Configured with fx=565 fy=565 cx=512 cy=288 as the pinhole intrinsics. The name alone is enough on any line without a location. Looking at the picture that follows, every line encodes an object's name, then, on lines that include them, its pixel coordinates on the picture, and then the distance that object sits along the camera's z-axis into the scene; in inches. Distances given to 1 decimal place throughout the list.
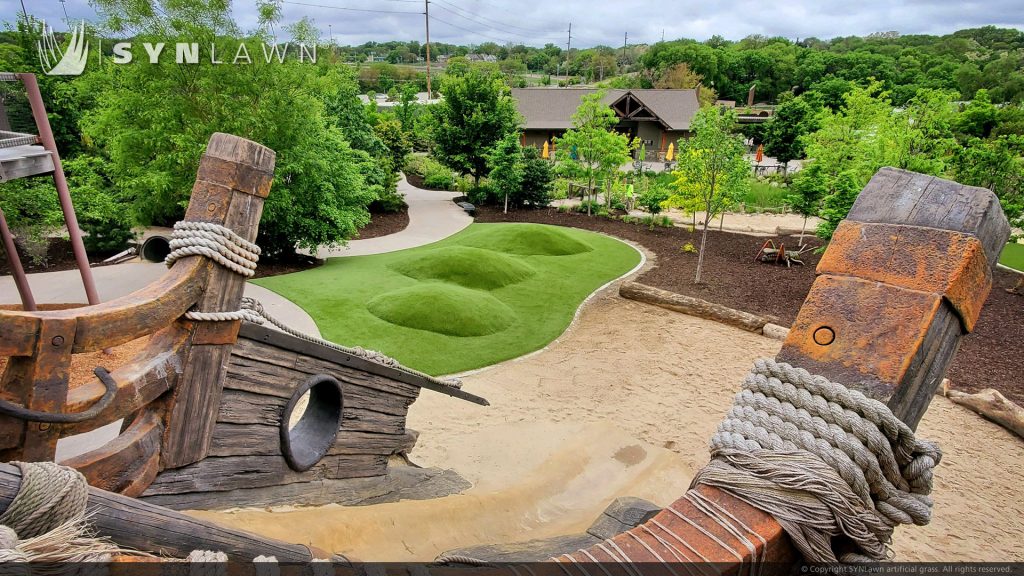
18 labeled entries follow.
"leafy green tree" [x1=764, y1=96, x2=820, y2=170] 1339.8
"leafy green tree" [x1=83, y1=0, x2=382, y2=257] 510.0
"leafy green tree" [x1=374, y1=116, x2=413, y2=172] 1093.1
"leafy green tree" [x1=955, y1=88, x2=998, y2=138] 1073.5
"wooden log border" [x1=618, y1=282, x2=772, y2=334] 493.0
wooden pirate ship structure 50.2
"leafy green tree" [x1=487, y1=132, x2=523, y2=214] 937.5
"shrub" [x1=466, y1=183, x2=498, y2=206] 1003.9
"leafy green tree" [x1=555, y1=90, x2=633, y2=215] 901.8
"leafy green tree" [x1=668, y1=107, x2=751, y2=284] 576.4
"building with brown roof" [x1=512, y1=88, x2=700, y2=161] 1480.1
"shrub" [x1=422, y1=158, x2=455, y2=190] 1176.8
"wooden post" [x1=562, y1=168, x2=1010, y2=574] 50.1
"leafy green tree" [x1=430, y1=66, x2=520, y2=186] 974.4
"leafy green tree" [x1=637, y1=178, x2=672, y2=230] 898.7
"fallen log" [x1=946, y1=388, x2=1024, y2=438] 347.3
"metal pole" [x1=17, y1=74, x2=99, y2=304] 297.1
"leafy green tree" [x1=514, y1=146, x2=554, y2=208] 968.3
==
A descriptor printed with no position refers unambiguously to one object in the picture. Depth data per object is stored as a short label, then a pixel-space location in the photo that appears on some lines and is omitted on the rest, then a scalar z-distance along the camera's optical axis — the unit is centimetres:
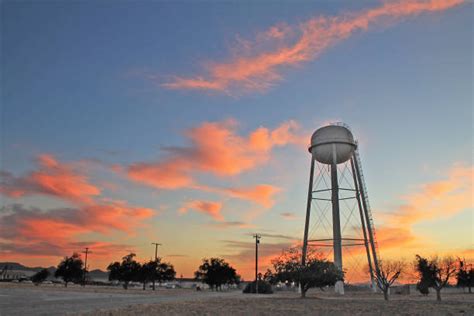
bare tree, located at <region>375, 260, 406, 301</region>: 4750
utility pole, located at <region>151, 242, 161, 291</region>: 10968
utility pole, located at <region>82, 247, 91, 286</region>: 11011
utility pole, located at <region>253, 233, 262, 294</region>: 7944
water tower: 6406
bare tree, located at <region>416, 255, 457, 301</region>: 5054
==
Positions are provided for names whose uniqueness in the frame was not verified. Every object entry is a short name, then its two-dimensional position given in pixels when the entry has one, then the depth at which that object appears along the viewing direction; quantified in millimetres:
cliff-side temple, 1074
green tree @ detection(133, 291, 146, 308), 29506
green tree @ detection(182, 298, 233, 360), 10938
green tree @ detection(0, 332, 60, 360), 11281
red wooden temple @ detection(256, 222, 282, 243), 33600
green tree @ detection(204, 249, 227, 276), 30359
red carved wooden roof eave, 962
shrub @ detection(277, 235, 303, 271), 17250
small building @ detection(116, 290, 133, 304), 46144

Work item: Retype exactly, and only, the lines above from the one where "18 labeled entries follow." occurs up to and including the one where "x2=554, y2=208] 968.3" occurs.

Expected output:
18 labeled entries follow.
"leafy green tree" [x1=764, y1=96, x2=820, y2=170] 1339.8
"leafy green tree" [x1=83, y1=0, x2=382, y2=257] 510.0
"leafy green tree" [x1=374, y1=116, x2=413, y2=172] 1093.1
"leafy green tree" [x1=955, y1=88, x2=998, y2=138] 1073.5
"wooden log border" [x1=618, y1=282, x2=772, y2=334] 493.0
wooden pirate ship structure 50.2
"leafy green tree" [x1=487, y1=132, x2=523, y2=214] 937.5
"shrub" [x1=466, y1=183, x2=498, y2=206] 1003.9
"leafy green tree" [x1=555, y1=90, x2=633, y2=215] 901.8
"leafy green tree" [x1=668, y1=107, x2=751, y2=284] 576.4
"building with brown roof" [x1=512, y1=88, x2=700, y2=161] 1480.1
"shrub" [x1=422, y1=158, x2=455, y2=190] 1176.8
"wooden post" [x1=562, y1=168, x2=1010, y2=574] 50.1
"leafy green tree" [x1=430, y1=66, x2=520, y2=186] 974.4
"leafy green tree" [x1=637, y1=178, x2=672, y2=230] 898.7
"fallen log" [x1=946, y1=388, x2=1024, y2=438] 347.3
"metal pole" [x1=17, y1=74, x2=99, y2=304] 297.1
"leafy green tree" [x1=514, y1=146, x2=554, y2=208] 968.3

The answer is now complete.